## YOUR OBJECTIVE
Match the string "fire" against each line below, and copy every line that matches.

Items from a data source

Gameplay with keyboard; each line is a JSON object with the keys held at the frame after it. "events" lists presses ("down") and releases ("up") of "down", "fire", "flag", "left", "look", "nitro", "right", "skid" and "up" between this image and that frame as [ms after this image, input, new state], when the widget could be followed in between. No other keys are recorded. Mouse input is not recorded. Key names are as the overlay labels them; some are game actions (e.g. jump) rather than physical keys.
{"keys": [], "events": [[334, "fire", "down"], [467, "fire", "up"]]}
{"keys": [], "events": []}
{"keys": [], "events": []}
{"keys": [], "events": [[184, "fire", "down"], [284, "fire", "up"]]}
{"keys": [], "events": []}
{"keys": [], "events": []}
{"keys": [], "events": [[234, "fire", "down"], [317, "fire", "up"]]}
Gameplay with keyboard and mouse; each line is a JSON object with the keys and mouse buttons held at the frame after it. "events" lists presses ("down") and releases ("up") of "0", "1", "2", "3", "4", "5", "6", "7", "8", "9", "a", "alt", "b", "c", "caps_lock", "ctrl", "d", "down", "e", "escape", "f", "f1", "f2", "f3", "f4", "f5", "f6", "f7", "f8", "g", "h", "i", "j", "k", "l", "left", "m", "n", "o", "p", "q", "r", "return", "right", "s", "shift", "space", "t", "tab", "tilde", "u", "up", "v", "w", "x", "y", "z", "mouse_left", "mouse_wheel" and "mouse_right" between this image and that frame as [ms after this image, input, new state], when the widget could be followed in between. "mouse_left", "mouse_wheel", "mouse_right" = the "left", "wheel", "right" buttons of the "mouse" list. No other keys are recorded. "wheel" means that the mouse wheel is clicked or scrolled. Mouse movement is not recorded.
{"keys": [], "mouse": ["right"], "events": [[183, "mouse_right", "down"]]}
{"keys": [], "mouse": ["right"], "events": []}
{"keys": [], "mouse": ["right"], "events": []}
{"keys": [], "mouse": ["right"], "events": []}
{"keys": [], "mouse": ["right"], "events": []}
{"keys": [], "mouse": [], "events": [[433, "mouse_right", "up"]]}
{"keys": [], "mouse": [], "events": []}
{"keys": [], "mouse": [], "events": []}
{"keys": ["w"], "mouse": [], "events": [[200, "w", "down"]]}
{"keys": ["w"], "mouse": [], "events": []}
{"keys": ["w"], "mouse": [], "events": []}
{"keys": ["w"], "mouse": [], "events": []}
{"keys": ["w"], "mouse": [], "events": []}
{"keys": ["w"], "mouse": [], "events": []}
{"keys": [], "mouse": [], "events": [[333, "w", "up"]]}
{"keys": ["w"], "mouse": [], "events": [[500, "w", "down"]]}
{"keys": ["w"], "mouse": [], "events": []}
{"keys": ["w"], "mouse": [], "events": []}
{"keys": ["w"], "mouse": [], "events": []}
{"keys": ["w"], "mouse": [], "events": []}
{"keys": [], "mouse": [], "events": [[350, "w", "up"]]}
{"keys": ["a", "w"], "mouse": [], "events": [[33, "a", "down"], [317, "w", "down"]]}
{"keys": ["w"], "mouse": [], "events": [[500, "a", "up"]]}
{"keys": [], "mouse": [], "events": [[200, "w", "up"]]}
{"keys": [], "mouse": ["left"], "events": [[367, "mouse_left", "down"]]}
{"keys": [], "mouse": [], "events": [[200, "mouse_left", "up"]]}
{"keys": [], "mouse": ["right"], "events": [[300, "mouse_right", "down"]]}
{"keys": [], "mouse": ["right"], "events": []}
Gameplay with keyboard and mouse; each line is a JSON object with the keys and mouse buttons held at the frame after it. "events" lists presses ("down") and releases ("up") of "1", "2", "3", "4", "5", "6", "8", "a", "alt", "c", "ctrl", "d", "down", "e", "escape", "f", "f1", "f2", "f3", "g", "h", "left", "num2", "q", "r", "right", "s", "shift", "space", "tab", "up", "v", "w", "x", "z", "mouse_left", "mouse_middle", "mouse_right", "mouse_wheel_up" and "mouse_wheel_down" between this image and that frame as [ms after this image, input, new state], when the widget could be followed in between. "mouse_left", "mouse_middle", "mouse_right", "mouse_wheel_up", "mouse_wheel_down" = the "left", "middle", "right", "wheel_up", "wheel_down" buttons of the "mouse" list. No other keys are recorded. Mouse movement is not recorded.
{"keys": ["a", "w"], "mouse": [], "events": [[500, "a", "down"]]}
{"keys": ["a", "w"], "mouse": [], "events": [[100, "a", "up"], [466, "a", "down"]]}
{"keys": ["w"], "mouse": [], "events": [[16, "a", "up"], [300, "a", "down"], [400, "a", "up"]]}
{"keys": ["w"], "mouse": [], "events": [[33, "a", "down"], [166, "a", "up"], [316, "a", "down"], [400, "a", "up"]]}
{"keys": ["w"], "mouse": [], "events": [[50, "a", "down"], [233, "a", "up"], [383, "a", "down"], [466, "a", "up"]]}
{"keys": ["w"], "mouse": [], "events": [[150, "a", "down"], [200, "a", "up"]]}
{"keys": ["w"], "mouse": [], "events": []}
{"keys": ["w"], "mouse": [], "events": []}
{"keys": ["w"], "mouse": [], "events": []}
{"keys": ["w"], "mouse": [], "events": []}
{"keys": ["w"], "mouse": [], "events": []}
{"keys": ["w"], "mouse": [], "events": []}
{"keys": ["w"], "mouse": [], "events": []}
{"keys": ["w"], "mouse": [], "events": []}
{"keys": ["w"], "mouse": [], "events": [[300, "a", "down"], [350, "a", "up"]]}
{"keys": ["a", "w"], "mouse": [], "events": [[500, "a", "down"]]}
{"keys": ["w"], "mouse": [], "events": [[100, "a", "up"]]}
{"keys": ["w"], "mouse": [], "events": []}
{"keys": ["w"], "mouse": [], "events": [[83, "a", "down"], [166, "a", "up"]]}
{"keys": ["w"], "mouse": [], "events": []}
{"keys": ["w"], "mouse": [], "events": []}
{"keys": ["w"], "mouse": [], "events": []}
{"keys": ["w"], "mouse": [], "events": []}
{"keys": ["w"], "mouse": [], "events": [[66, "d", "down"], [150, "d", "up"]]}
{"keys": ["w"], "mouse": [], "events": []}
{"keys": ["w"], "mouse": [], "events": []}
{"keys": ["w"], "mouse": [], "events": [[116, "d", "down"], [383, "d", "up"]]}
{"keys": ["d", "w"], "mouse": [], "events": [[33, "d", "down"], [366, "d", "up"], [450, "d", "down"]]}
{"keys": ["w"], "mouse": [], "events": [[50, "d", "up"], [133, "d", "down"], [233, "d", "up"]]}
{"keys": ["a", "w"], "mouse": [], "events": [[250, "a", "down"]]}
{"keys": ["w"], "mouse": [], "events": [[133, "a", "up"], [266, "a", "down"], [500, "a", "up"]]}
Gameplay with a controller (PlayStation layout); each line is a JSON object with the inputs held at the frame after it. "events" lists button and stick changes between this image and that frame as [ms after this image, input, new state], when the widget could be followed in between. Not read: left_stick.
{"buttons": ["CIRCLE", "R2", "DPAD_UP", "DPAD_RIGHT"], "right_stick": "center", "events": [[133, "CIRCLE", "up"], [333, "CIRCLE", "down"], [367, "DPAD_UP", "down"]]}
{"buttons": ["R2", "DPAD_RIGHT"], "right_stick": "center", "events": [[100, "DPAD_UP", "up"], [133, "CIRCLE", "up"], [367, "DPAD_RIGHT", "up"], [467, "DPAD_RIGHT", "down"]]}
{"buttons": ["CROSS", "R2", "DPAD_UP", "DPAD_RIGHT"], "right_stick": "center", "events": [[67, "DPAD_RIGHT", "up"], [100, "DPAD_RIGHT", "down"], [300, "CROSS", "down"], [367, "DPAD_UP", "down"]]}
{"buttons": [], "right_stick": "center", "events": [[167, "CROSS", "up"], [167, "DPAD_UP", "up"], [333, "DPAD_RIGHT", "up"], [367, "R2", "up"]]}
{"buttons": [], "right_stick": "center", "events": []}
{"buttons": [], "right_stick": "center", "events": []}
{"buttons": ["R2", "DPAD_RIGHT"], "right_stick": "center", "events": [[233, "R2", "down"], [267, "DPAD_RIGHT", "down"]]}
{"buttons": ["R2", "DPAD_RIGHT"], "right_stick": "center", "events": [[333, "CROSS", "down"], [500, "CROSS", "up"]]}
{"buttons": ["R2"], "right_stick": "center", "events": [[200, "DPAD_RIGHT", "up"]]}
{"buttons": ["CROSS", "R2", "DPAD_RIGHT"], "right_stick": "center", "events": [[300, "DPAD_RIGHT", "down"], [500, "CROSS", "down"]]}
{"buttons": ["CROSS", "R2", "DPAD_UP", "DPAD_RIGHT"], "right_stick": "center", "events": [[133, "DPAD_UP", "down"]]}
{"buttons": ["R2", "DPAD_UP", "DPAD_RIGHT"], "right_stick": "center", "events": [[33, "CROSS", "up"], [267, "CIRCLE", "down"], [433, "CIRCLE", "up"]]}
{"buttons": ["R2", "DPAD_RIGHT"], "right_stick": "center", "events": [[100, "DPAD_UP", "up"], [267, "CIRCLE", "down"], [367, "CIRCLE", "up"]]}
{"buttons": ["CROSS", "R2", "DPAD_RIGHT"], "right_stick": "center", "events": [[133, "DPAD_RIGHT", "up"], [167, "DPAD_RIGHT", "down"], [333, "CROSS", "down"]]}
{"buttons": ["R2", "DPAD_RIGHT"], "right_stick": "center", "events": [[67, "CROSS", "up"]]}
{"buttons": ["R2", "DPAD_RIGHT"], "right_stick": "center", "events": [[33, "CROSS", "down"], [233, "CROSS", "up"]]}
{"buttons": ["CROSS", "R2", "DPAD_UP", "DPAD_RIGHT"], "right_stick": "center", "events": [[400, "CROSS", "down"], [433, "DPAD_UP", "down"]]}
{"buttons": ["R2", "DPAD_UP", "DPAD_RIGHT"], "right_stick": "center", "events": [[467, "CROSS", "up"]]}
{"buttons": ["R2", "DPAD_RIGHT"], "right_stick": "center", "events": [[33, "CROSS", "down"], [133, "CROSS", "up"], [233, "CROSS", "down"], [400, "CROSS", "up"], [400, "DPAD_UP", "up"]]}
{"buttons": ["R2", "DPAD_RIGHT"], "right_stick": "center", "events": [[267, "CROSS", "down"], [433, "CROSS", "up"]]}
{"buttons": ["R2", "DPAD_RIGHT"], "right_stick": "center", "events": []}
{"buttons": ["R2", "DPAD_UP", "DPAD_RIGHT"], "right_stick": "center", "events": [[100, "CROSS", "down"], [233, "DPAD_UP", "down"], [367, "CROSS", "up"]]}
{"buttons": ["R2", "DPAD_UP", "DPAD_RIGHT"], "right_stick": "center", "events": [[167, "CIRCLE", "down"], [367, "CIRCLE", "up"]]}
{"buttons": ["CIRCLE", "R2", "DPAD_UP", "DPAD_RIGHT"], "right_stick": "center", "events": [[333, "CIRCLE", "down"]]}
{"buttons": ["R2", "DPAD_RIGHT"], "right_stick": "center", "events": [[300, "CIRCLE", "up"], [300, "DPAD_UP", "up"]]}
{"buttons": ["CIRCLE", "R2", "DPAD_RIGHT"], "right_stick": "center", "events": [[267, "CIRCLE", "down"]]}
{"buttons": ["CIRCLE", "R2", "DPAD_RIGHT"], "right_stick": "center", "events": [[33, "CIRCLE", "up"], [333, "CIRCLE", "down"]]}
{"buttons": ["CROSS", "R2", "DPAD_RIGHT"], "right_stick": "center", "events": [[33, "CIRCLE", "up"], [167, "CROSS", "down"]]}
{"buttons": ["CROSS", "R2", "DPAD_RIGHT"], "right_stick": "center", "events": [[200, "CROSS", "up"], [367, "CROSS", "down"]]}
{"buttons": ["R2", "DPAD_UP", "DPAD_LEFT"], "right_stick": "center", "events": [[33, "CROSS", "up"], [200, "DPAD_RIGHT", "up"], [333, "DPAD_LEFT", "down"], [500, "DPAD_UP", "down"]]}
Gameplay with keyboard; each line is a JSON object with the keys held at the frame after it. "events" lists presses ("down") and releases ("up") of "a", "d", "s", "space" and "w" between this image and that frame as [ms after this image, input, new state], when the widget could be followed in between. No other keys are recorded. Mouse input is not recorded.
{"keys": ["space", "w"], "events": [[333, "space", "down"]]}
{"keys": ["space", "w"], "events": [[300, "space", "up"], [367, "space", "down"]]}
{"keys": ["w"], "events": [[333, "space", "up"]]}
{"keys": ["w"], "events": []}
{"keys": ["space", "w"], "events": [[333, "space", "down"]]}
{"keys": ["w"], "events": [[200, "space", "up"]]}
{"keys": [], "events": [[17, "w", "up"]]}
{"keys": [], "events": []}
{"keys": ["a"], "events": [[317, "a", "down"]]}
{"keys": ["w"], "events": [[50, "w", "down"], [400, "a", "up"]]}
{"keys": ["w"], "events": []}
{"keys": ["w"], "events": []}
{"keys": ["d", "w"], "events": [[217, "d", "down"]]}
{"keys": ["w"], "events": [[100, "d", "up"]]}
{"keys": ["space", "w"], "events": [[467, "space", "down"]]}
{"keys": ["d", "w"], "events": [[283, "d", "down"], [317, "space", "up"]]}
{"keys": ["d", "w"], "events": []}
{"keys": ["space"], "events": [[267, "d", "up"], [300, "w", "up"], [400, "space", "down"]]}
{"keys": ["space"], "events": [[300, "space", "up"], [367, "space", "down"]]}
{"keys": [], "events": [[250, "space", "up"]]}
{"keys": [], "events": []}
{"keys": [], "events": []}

## RESPONSE AREA
Gameplay with keyboard; each line is a JSON object with the keys held at the frame after it. "events" lists presses ("down") and releases ("up") of "down", "fire", "flag", "left", "look", "nitro", "right", "skid" and "up" between this image and that frame as [ms after this image, input, new state], when the widget could be followed in between. No other keys are recorded. Mouse input is not recorded. Key names are as the overlay labels them; some are game actions (e.g. jump) rather than physical keys.
{"keys": [], "events": [[334, "fire", "down"], [467, "fire", "up"]]}
{"keys": [], "events": [[184, "fire", "down"], [284, "fire", "up"]]}
{"keys": [], "events": [[234, "fire", "down"], [317, "fire", "up"]]}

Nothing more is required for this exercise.